Telecom companies in India have been crying foul, alleging that in most cases, the penalties imposed on them have been arbitrary and have demanded clearer guidelines for calculating the penalty. Though the recently introduced unified license (UL) regime (which will replace the existing UAS license) has clarified the penalty clause to some extent, it still fails to lay down any guidelines on how the quantum of penalty is to be calculated.  The Telecom Regulatory Authority of India (TRAI) has recommended classifying the penalty amounts into two categories - minor and major. It has suggested the imposition of a maximum penalty of up to INR 2.5 million in the case of a minor violation and up to INR 100 million for a major violation. While several jurisdictions, such as the United States and Singapore, have adopted a graded penalty system based on the severity of the offence, the recommendations of the TRAI are yet to be implemented.

On the cross-holding rule, it is interesting to note that the newly introduced UL regime has imposed a stricter condition on cross-holding by prohibiting an operator from acquiring any equity in a company that holds spectrum in the same service area. Although a complete prohibition on cross-holding may appear to be extreme, the government has advanced several reasons to justify this condition. Most notably, it has contended that the former regime permitted companies to hold up to 10% equity stake in multiple firms through complex holding structures, with the objective of circumventing such restrictions.
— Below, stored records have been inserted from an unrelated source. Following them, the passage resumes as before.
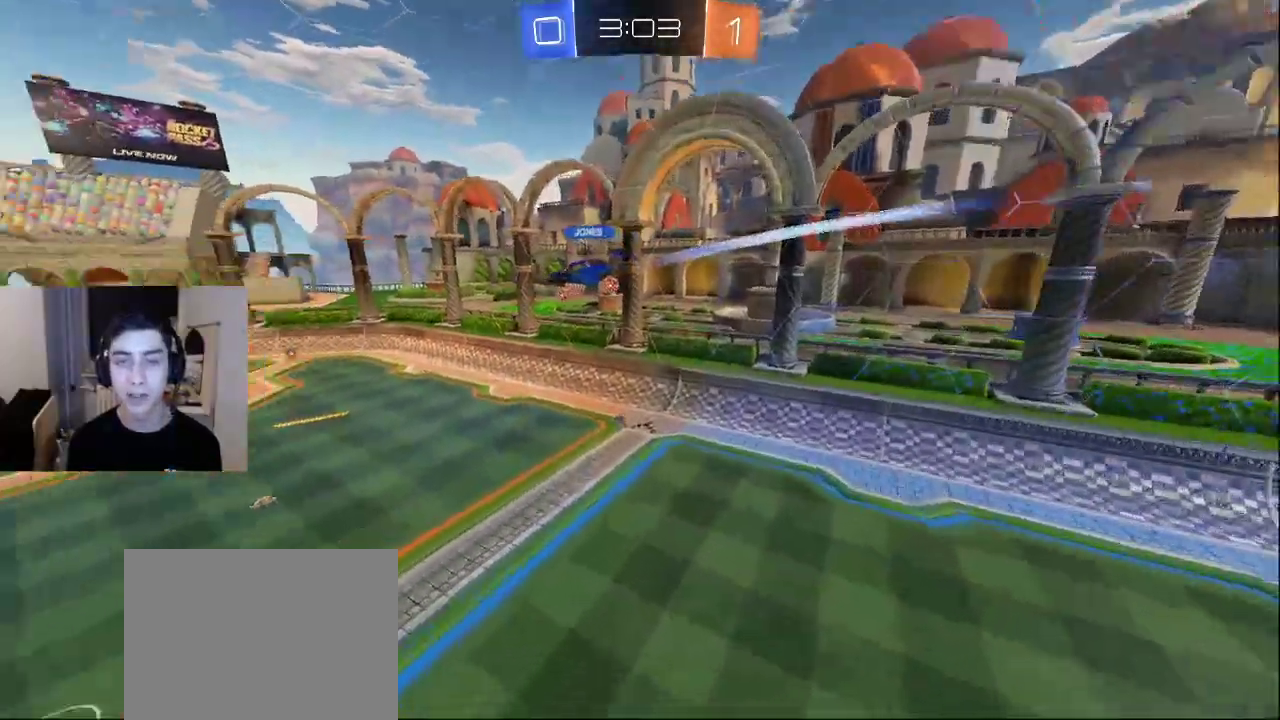
{"buttons": ["L2"], "left_stick": "up-right", "right_stick": "left", "events": [[183, "left_stick", "up-right"], [200, "L2", "down"], [200, "right_stick", "left"]]}
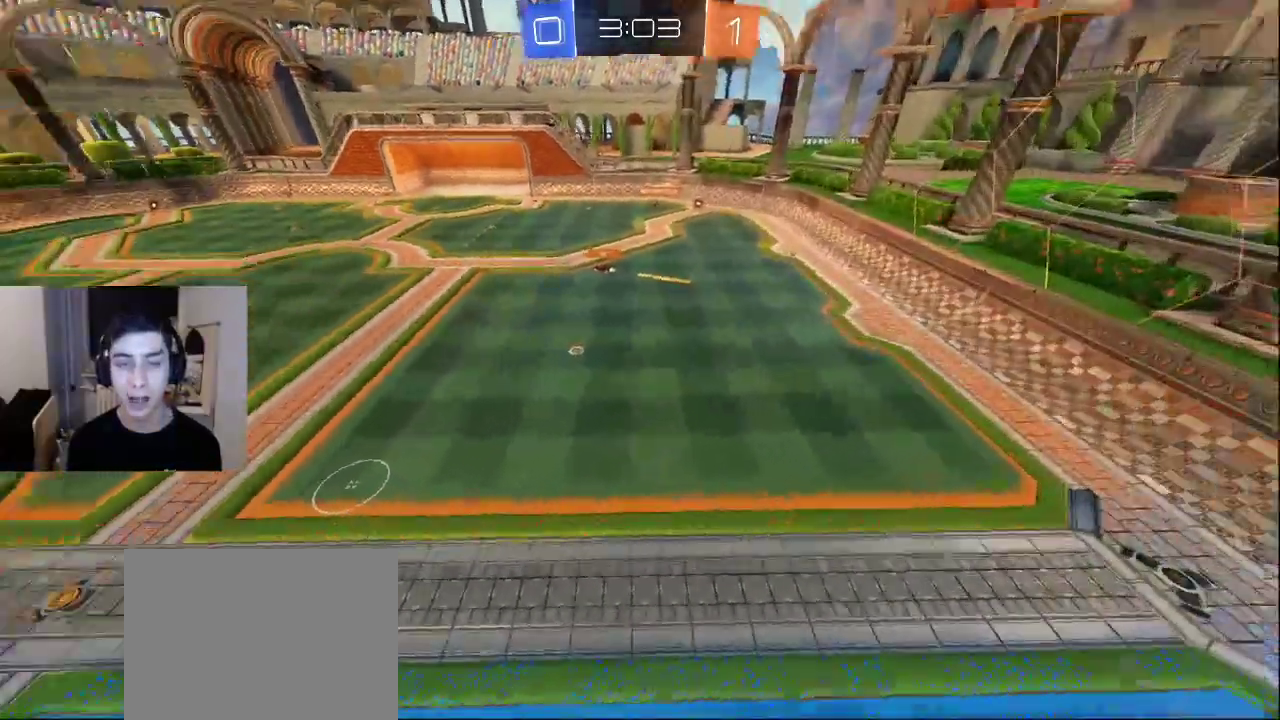
{"buttons": ["L2"], "left_stick": "up", "right_stick": "left", "events": [[67, "right_stick", "center"], [117, "CROSS", "down"], [117, "left_stick", "up"], [233, "CROSS", "up"], [350, "L2", "up"], [417, "right_stick", "left"], [450, "L2", "down"]]}
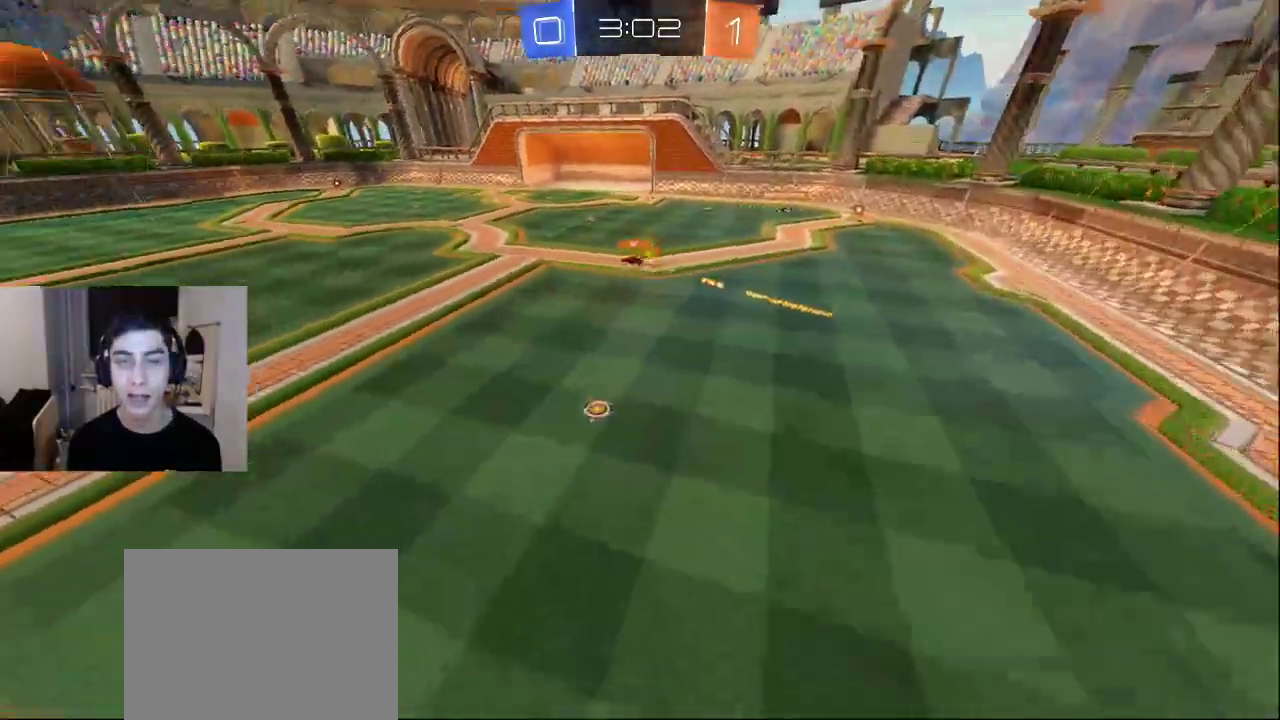
{"buttons": ["L2"], "left_stick": "up", "right_stick": "down-left", "events": [[100, "right_stick", "center"], [150, "CROSS", "down"], [167, "L2", "up"], [250, "CROSS", "up"], [400, "right_stick", "down-left"], [483, "L2", "down"]]}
Even the preliminary task of identifying promoters and deciphering the complex holding structure has been a source of difficulty for the Government. This is evident from the fact that the cross-holding allegation against the Essar Group is being investigated by various government departments such as the Central Bureau of Investigation, DoT, Ministry of Company Affairs and the Enforcement Directorate. In order to avoid further embarrassment, the government has now closed the loopholes in the UL. For one, it has specifically defined the term 'beneficial interest' to mean the holding of any equity, directly or indirectly, 'including through a chain of companies' in another operator holding spectrum in the same service area, allowing exceptions only for investments by financial institutions, scheduled banks and the central government.

Existing operators that hold even a minority stake in competing operators (for example Vodafone, which holds 4.4 per cent  equity stake in its rival Bharti Airtel) will have to grapple with the new licensing regime and the attendant prohibition on cross-holding of equity. Keeping this in mind, telecom companies would do well to ensure that previous cross-holding violations, if any, have been settled once and for all.

Disclaimer: This article has been authored by  Rahul Matthan, who heads the TMT practice at Trilegal and is based out of Bangalore. The contents of this article are intended for informational purposes only and do not constitute legal opinion or advice. Readers are requested to seek formal legal advice prior to acting upon any of the information provided herein.